2.1. From segmentations to tables¶
The main purpose of Orange Textable is to build tables based on texts. Central to this process are the segmentations we have learned to create and manipulate earlier. Indeed, Orange Textable provides a number of widgets for table construction, and they all operate on the basis of one or more segmentations.

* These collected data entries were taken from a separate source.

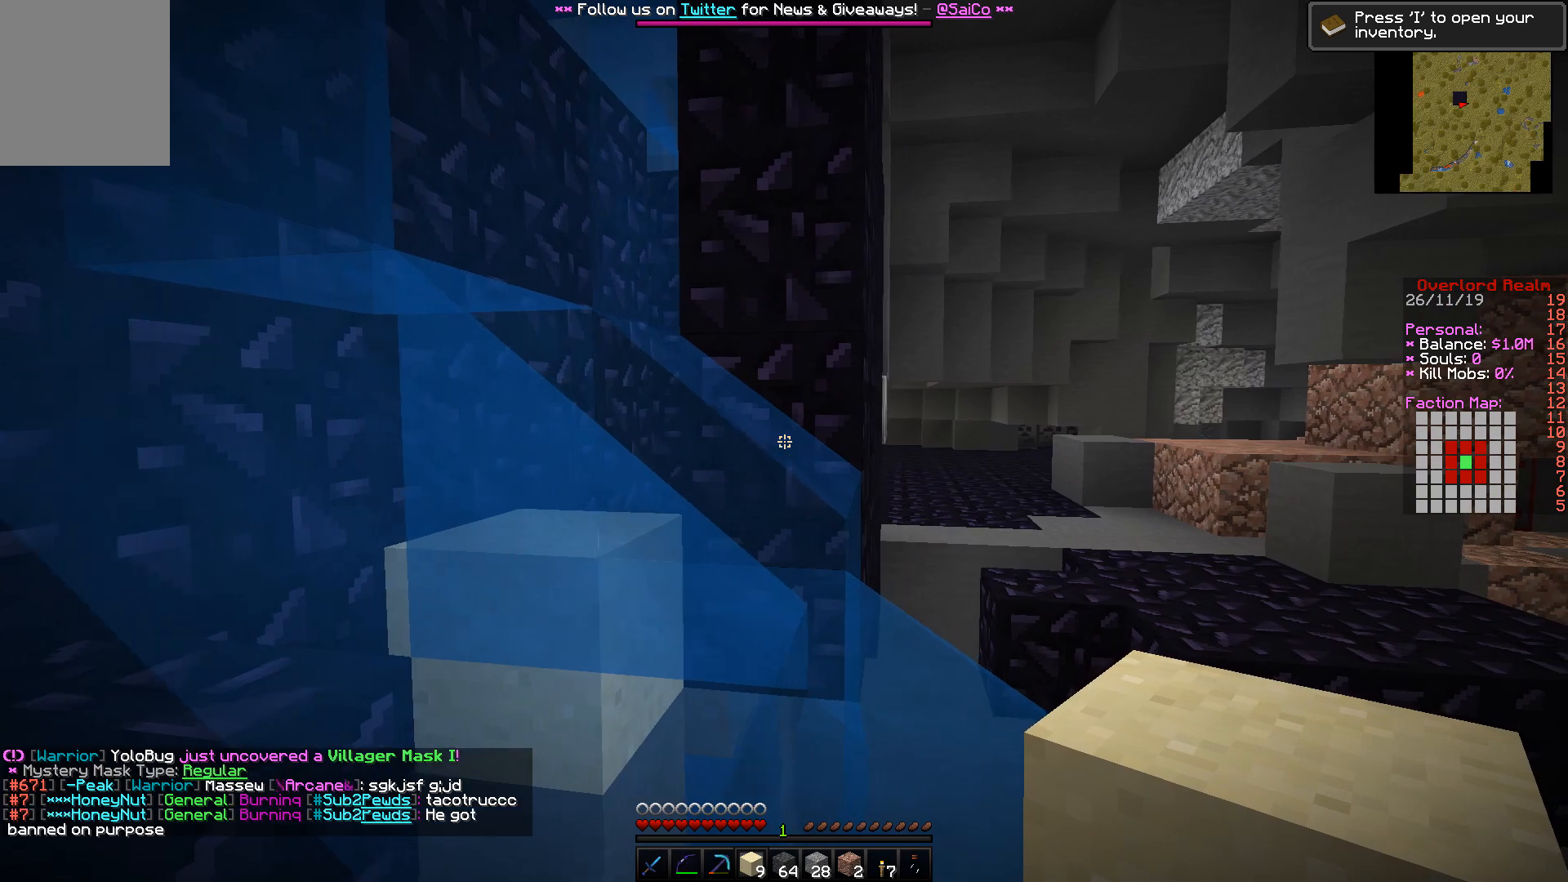
{"keys": [], "mouse": [], "events": []}
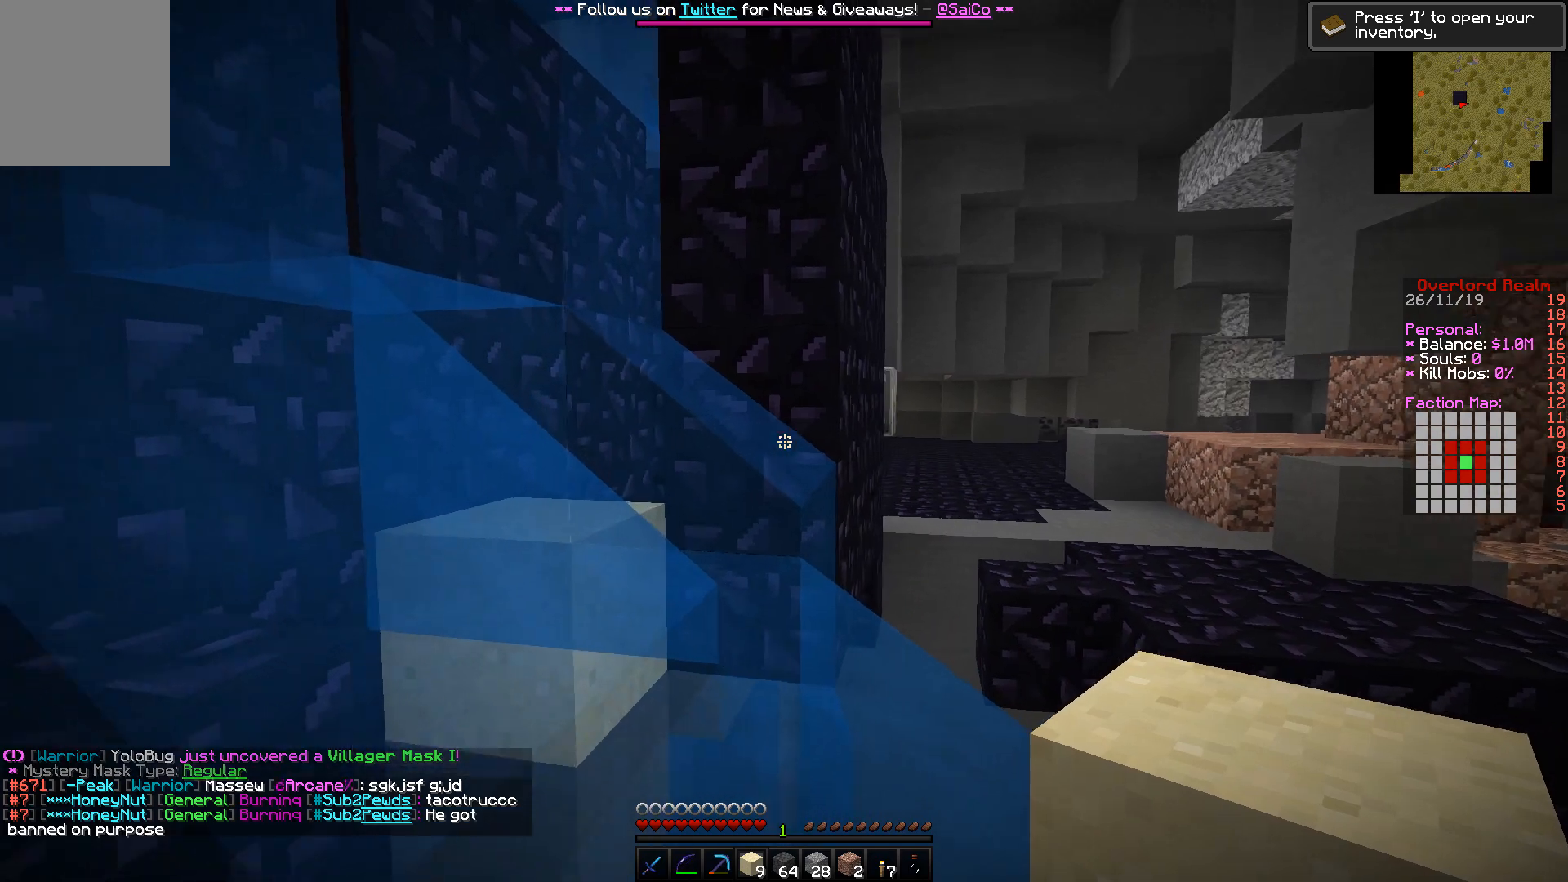
{"keys": ["a"], "mouse": [], "events": [[233, "a", "down"]]}
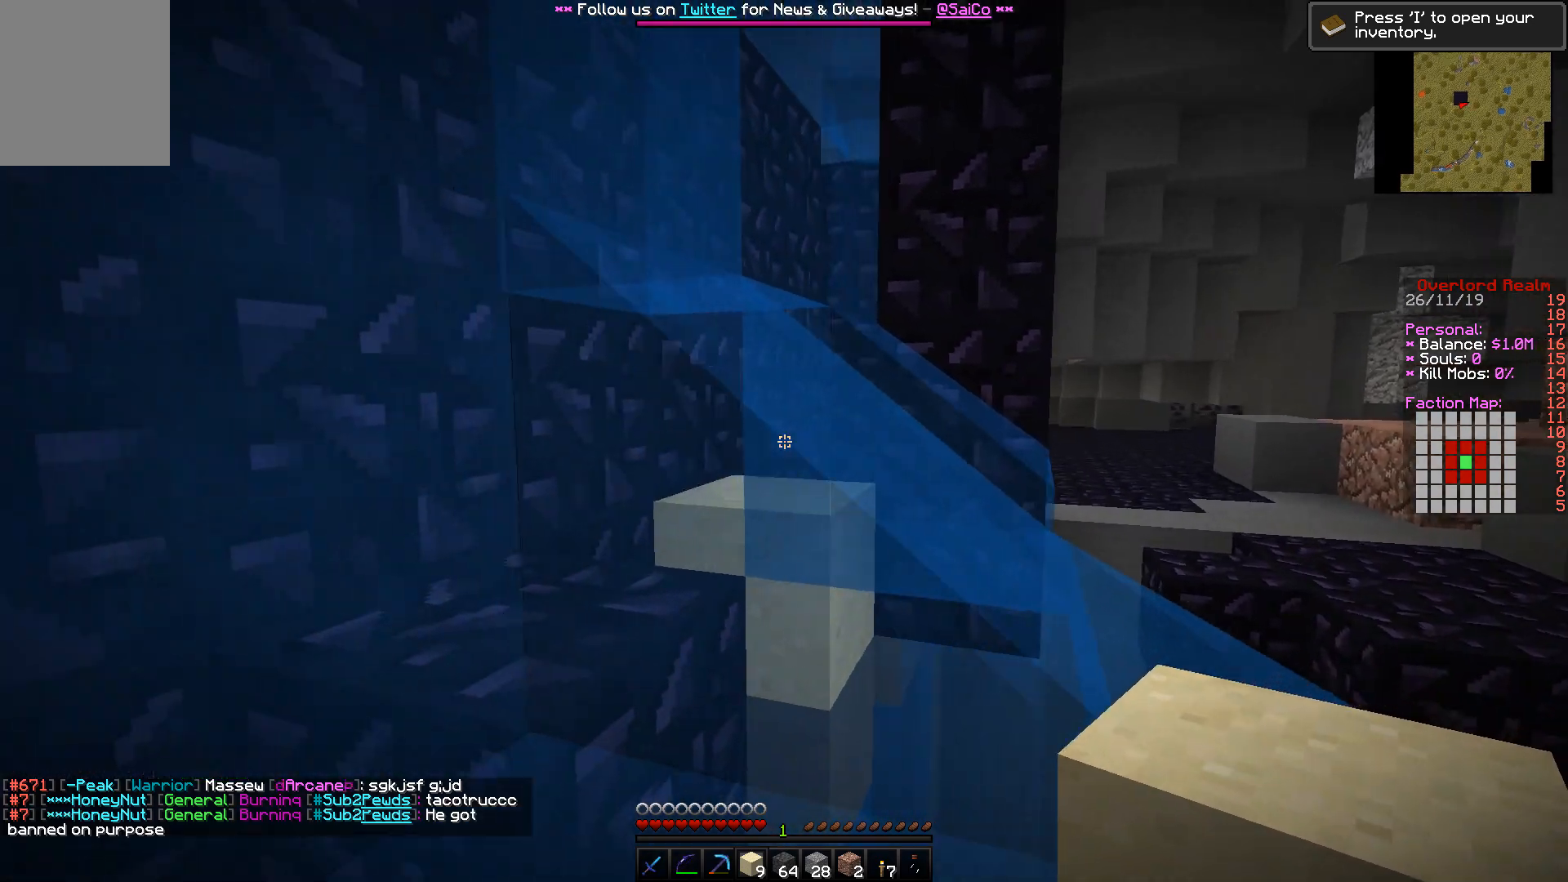
{"keys": [], "mouse": [], "events": [[83, "a", "up"]]}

For the time being, we will focus on the construction of frequency tables, which are very common in computerized text analysis and which will serve as introduction to other types of tables. For the sake of simplicity, consider first the segmentation of a simple example into letters. Counting the frequency of each letter type yields a table such as the following:
a | s | i | m | p | l | e | x |
---|---|---|---|---|---|---|---|
2 | 1 | 1 | 2 | 2 | 2 | 3 | 2 |
More often, we will be interested in comparing frequency across several contexts. For instance, if the word segmentation of a simple example is also available, it may be used together with the letter segmentation to produce a so-called contingency table (or document–term matrix):
a | s | i | m | p | l | e | x | |
---|---|---|---|---|---|---|---|---|
a | 1 | 0 | 0 | 0 | 0 | 0 | 0 | 0 |
simple | 0 | 1 | 1 | 1 | 1 | 1 | 1 | 0 |
example | 1 | 0 | 0 | 1 | 1 | 1 | 2 | 1 |
In a real application, rows could correspond to the writings of an author and columns to selected prepositions, for instance. The general idea is to determine the number of occurrences of various units in various contexts. Such data can then be further analyzed, typically by means of a statistical test (aiming at answering the question “does the distribution of units depend on contexts”) or a graphical representation (making it possible to visualize the attraction or repulsion between specific units and contexts).